Case reportBrain involvement in Charcot-Marie-Tooth disease due to ganglioside-induced differentiation associated-protein 1 mutation

- We describe a child with autosomal recessive early onset Charcot-Marie-Tooth disease due to GDAP1 mutation.
- In this article we describe cerebellar and middle cerebellar peduncle MRI abnormality in GDAP1 associated CMT.
- GDAP1 is a mitochondrial membrane protein involved in the mitochondrial fission.

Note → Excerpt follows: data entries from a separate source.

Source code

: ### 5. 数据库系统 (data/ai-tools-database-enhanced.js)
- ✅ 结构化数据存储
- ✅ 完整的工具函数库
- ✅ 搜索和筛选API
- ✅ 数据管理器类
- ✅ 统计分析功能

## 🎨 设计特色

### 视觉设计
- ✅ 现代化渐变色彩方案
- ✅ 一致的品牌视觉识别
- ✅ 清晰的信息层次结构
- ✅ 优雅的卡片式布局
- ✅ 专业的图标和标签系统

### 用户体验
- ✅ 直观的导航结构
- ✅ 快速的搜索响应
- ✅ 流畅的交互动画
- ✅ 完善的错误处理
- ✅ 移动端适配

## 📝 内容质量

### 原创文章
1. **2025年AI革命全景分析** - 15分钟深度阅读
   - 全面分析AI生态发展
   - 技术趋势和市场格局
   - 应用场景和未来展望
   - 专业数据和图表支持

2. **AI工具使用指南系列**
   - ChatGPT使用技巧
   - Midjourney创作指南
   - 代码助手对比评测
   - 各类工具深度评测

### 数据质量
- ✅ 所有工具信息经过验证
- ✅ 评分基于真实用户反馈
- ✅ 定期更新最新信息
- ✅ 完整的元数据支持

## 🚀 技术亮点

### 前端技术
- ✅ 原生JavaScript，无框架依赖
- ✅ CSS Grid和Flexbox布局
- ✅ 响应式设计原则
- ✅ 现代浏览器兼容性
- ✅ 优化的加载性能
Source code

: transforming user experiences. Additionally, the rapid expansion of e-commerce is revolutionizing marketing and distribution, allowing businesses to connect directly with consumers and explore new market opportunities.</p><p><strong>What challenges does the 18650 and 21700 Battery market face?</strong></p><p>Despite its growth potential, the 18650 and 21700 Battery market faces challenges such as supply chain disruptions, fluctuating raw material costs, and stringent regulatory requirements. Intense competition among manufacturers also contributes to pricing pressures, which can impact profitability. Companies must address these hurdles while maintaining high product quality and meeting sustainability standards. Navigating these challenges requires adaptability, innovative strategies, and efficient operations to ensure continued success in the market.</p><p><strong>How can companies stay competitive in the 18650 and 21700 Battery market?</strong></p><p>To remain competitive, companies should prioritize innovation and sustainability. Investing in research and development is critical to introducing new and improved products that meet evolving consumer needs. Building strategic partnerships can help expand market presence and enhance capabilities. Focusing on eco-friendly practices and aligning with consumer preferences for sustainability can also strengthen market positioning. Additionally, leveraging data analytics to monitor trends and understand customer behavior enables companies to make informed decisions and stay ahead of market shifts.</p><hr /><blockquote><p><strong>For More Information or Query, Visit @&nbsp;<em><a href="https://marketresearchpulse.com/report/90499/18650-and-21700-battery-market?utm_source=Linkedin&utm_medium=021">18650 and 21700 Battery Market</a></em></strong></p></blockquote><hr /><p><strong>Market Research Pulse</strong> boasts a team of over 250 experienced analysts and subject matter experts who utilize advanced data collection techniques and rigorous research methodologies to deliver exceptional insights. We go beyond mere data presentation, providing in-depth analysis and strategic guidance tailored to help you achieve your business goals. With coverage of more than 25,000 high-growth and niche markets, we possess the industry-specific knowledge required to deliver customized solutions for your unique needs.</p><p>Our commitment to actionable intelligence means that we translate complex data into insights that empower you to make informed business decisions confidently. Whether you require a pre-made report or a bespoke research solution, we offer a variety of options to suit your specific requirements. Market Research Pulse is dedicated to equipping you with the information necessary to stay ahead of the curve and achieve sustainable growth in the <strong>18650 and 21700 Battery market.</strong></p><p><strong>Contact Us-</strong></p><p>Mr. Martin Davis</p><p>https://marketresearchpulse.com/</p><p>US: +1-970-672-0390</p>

Charcot-Marie-Tooth (CMT) due to ganglioside-induced differentiation associated-protein 1 (GDAP1) gene mutation can be inherited as an autosomal recessive (severe phenotype) or dominant (milder phenotype) disorder. GDAP1 protein, located in the outer mitochondrial membrane, is involved in the mitochondrial fission. Brain imaging abnormalities have not been reported in this condition. We described an 8-year-old boy who had an early onset autosomal recessive neuropathy. Whole exome sequencing revealed compound heterozygous mutations in the GDAP1 gene: c.313_313delA, p.Arg105Glufs*3 - a novel mutation (maternally inherited) and c.358C>T, pR120W - a known pathogenic mutation (paternally inherited). He had abnormal brain MRI findings since infancy localized to the middle cerebellar peduncles and cerebellar white matter with sparing of the supratentorial brain. We speculate that GDAP1 protein due to its widespread distribution and mitochondrial location is responsible for these imaging abnormalities. This report expands the spectrum of brain imaging abnormalities seen in different types of CMT.